= Mike Tichafa Karakadzai =

Air Commodore (retired) Mike Tichafa Karakadzai (Name 'Karakadzai' origin from Mozambique, from the Ndau tribe) (7 March 1957 – 19 August 2013) was a former senior officer in the military of Zimbabwe. Europe, and more recently Australia, have frozen his assets and forbidden his travel in their territories.

- Karakadzai means remember in the Ndau language of Eastern Zimbabwe and Mozambique.

Karakadzai qualified for a Graduate Diploma in Purchasing and Supply from the Chartered Institute of Purchasing & Supply in the United Kingdom.
He obtained an MSc in Strategic Management from the University of Derby.
He attended the Royal College of Defence Studies in the United Kingdom where he obtained an MSc in Defence Strategic Studies.
He was appointed Deputy Secretary for Policy and Procurement in the Zimbabwe Ministry of Defence in 2000.

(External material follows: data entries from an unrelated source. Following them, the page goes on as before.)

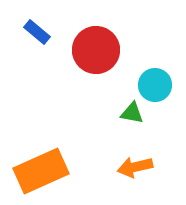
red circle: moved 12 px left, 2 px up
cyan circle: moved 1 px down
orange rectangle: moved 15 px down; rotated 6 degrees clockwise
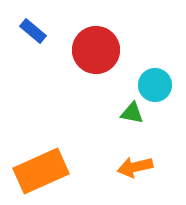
blue rectangle: moved 4 px left, 1 px up
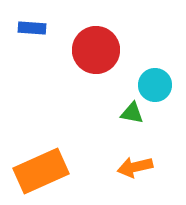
blue rectangle: moved 1 px left, 3 px up; rotated 36 degrees counterclockwise
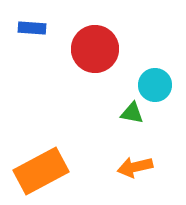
red circle: moved 1 px left, 1 px up
orange rectangle: rotated 4 degrees counterclockwise
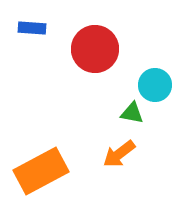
orange arrow: moved 16 px left, 13 px up; rotated 24 degrees counterclockwise
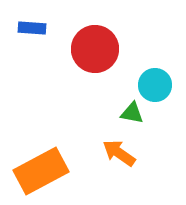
orange arrow: moved 1 px up; rotated 72 degrees clockwise
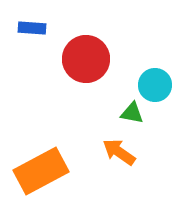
red circle: moved 9 px left, 10 px down
orange arrow: moved 1 px up
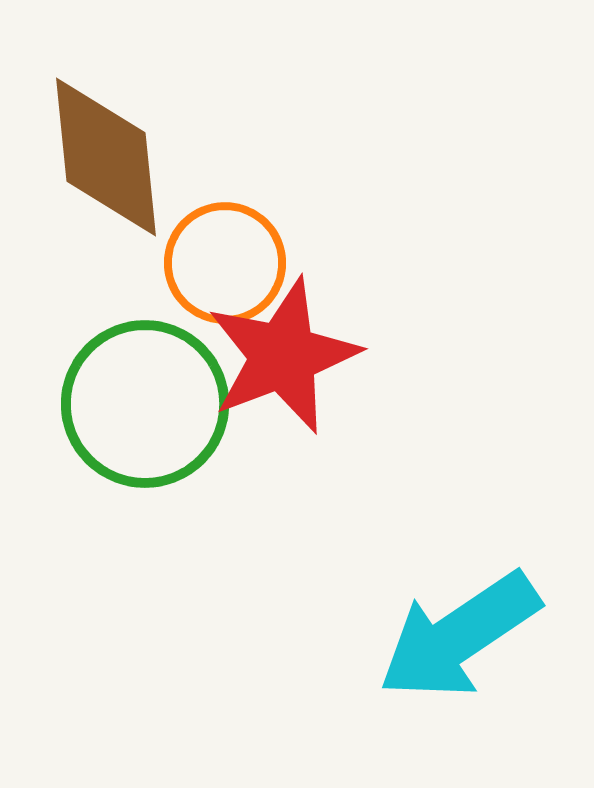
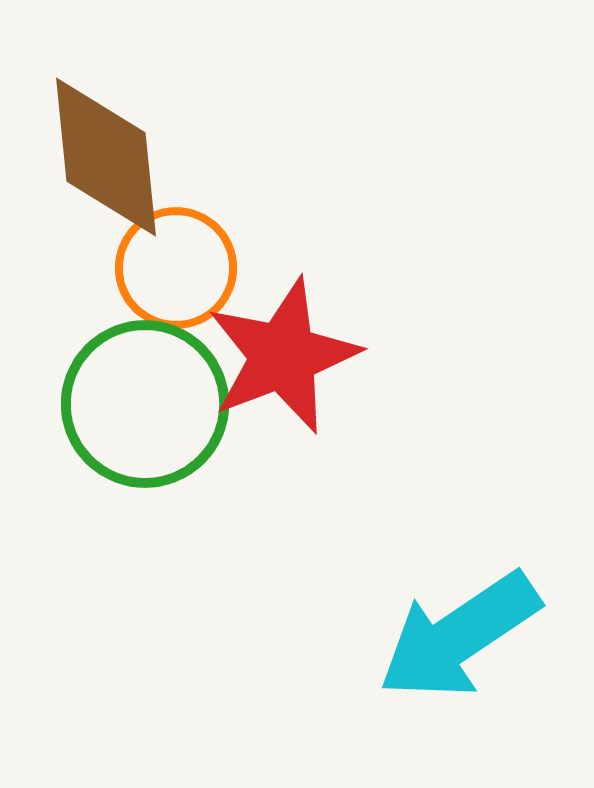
orange circle: moved 49 px left, 5 px down
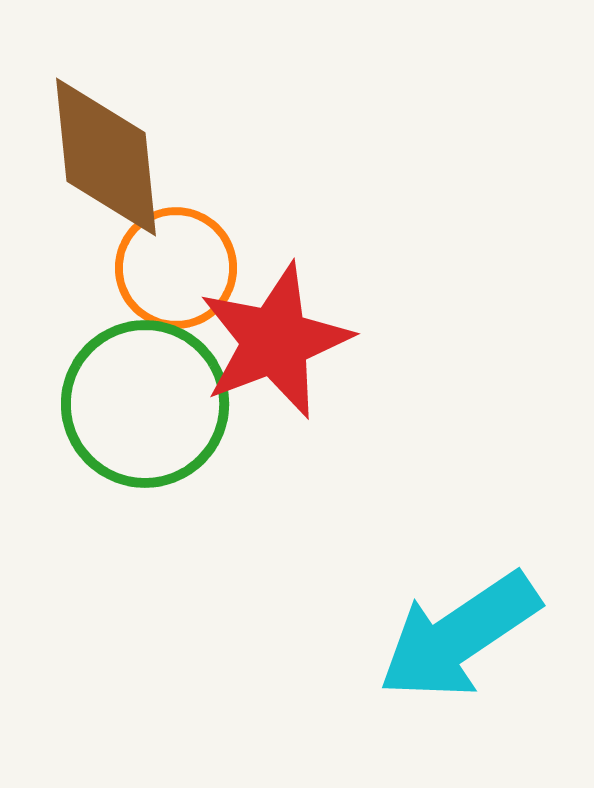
red star: moved 8 px left, 15 px up
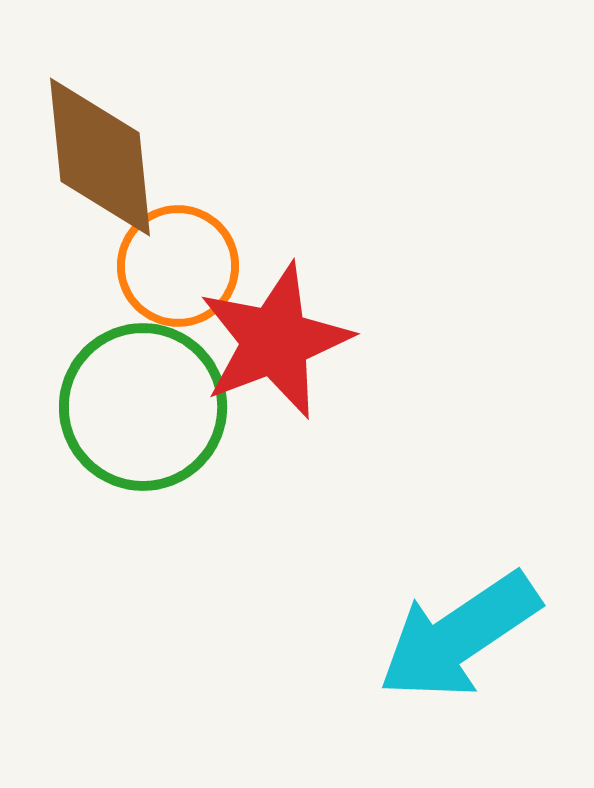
brown diamond: moved 6 px left
orange circle: moved 2 px right, 2 px up
green circle: moved 2 px left, 3 px down
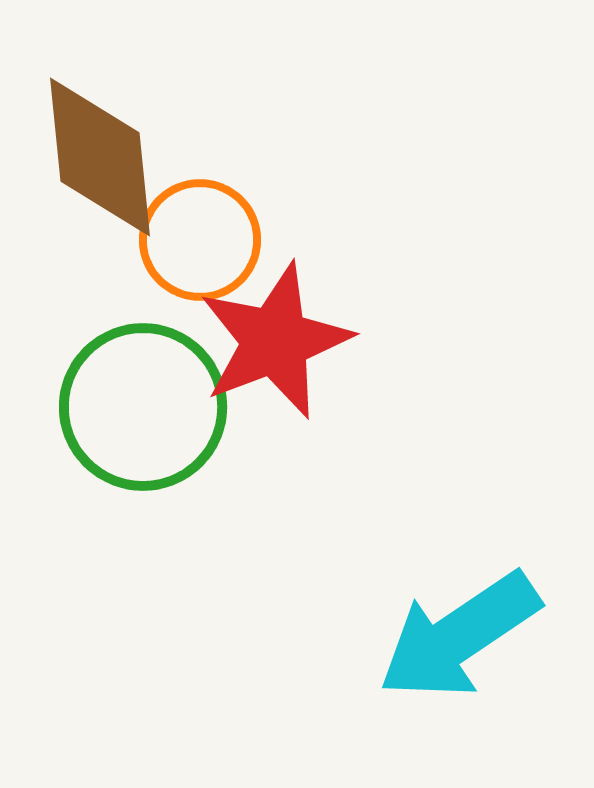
orange circle: moved 22 px right, 26 px up
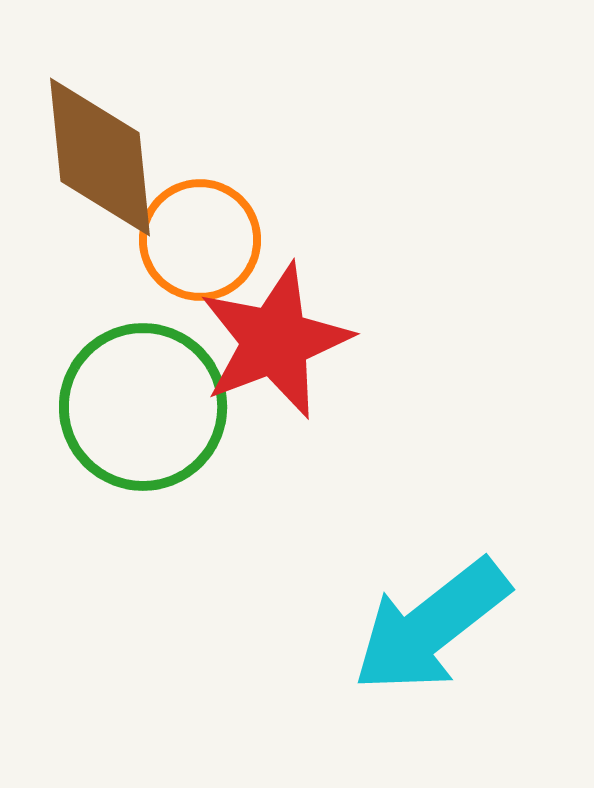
cyan arrow: moved 28 px left, 10 px up; rotated 4 degrees counterclockwise
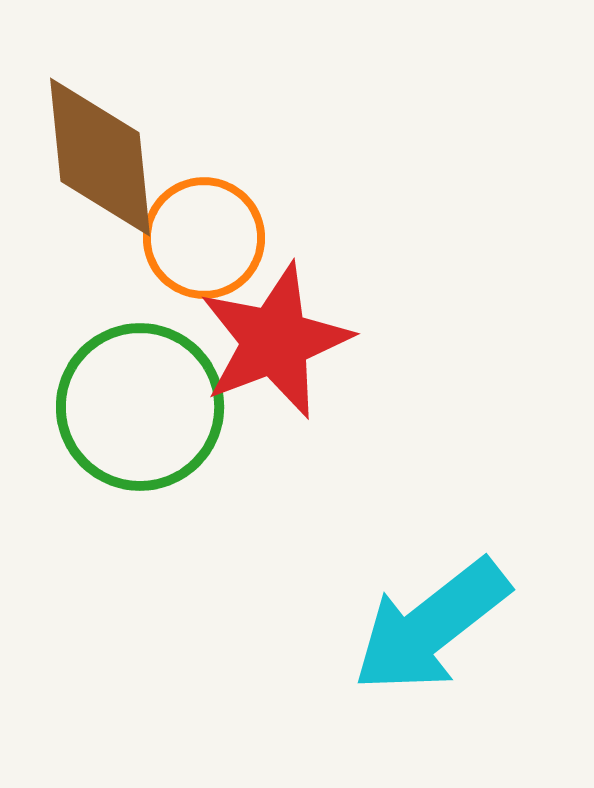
orange circle: moved 4 px right, 2 px up
green circle: moved 3 px left
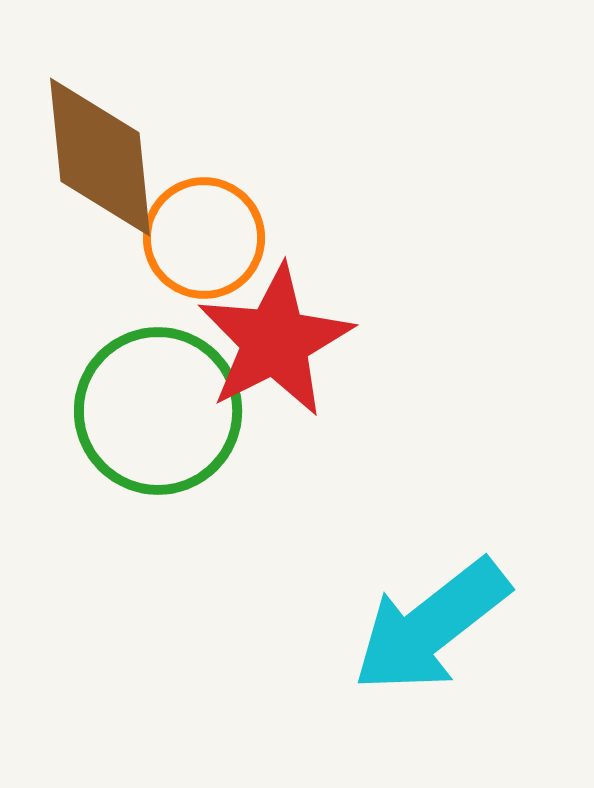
red star: rotated 6 degrees counterclockwise
green circle: moved 18 px right, 4 px down
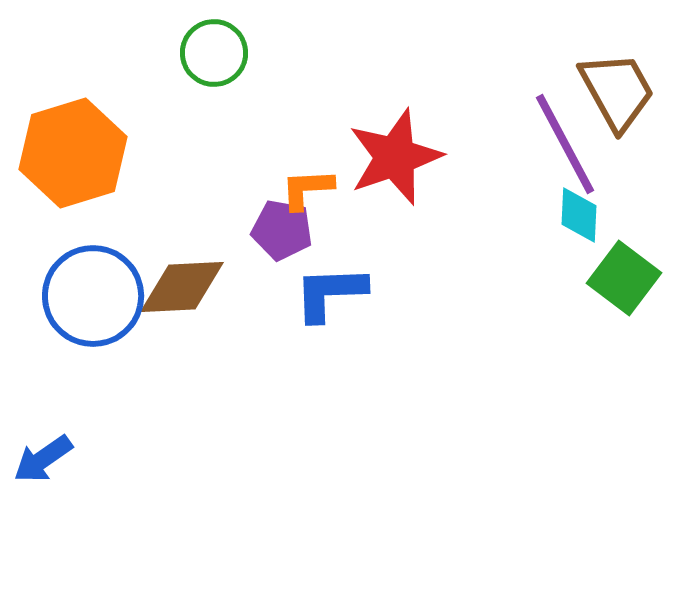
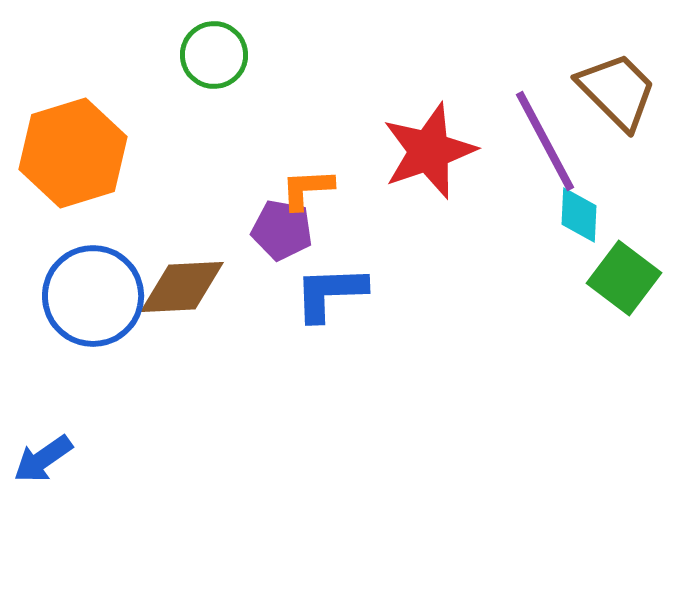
green circle: moved 2 px down
brown trapezoid: rotated 16 degrees counterclockwise
purple line: moved 20 px left, 3 px up
red star: moved 34 px right, 6 px up
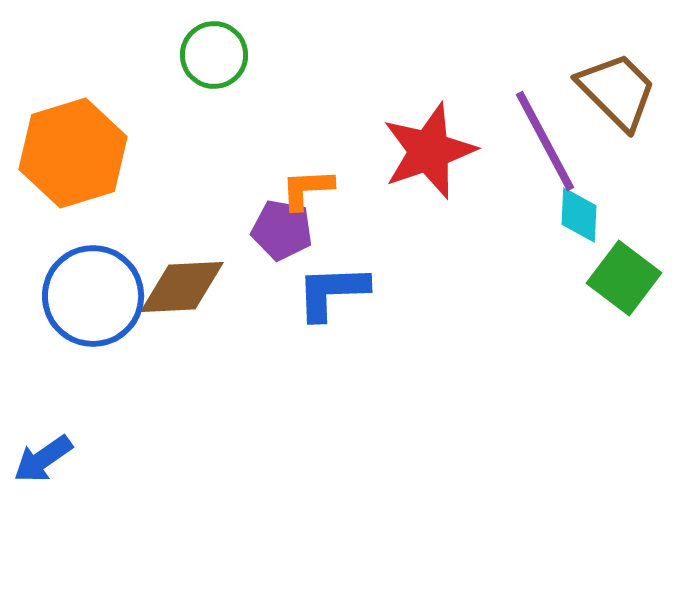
blue L-shape: moved 2 px right, 1 px up
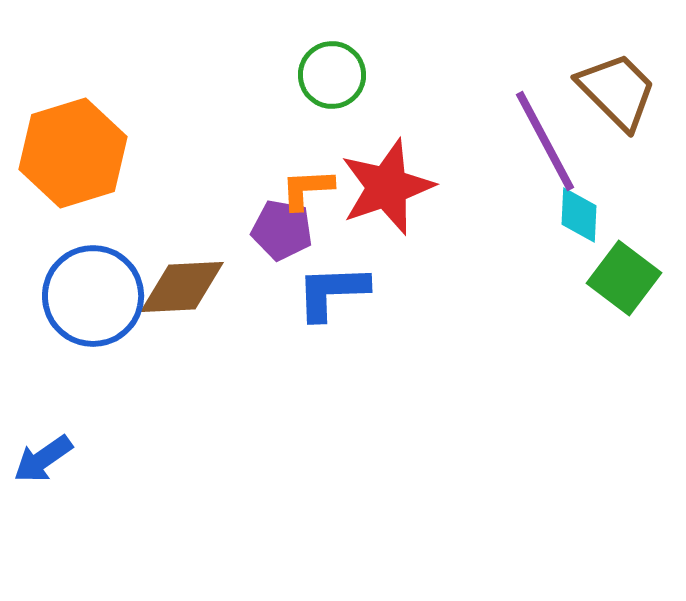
green circle: moved 118 px right, 20 px down
red star: moved 42 px left, 36 px down
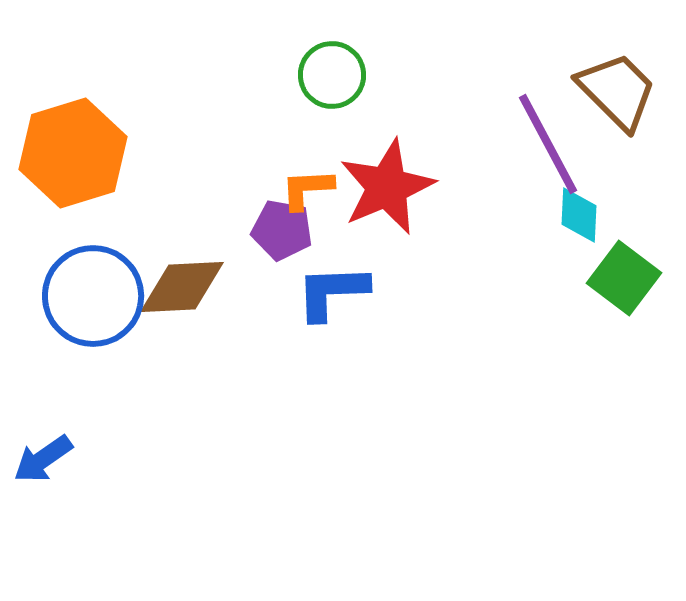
purple line: moved 3 px right, 3 px down
red star: rotated 4 degrees counterclockwise
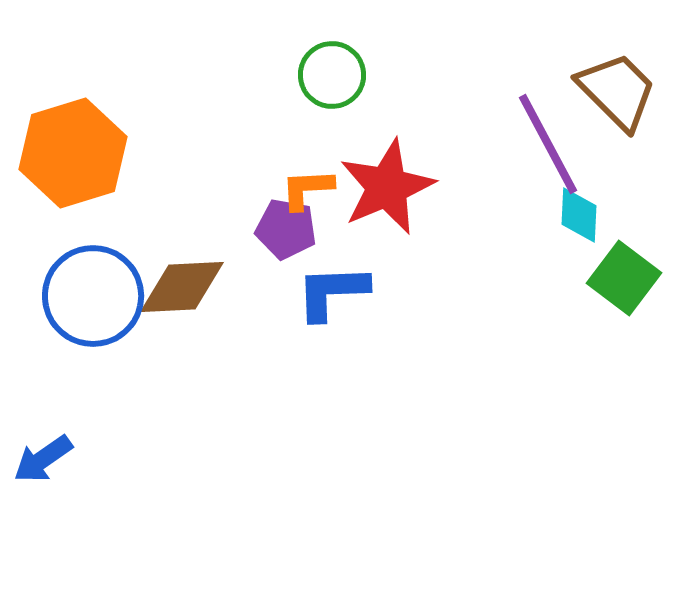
purple pentagon: moved 4 px right, 1 px up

In October 2002 the United Nations published the Final report of the Panel of Experts on the Illegal Exploitation of Natural Resources and Other Forms of Wealth of the Democratic Republic of the Congo.
The report said Karakadzai had the position of Deputy Secretary of COSLEG, which the United Nations described as "a Congo-Zimbabwe joint stock company ... a key vehicle for military-backed commerce involving mostly diamonds, banking and timber in the Government-held areas". It named Karakadzai as a key player in arranging a January 2001 deal with John Bredenkamp's Tremalt whereby Tremalt obtained copper mining resources in the DRC at a nominal price in exchange for paying a share of proceeds to the governments of the DRC and Zimbabwe. Some of the payments were to be made in the form of military equipment.

Karakadzai was named in February 2004 by the European Union as being among Zimbabwe government members whose assets must be frozen by members and who would be barred from entry or transit by members of the union.
In December 2008 Australia added him to its list of targeted sanctions against those responsible for the human rights abuses in Zimbabwe.

On 1 November 2005 Karakadzai was appointed General Manager of the National Railways of Zimbabwe.
In February 2011 President Robert Mugabe said that Karakadzai would be in charge of his reelection campaign in Harare, at a date to be announced. Sources said this was likely to be a very violent campaign.
In May 2011 Karakadzai said that lack of credit from foreign lenders was preventing the National Railways of Zimbabwe from replacing aging equipment. He blamed this on illegal sanctions imposed on the country by the west. He died in a car accident on 19 August 2013 in Matebeleland after his vehicle hit a cow and overturned.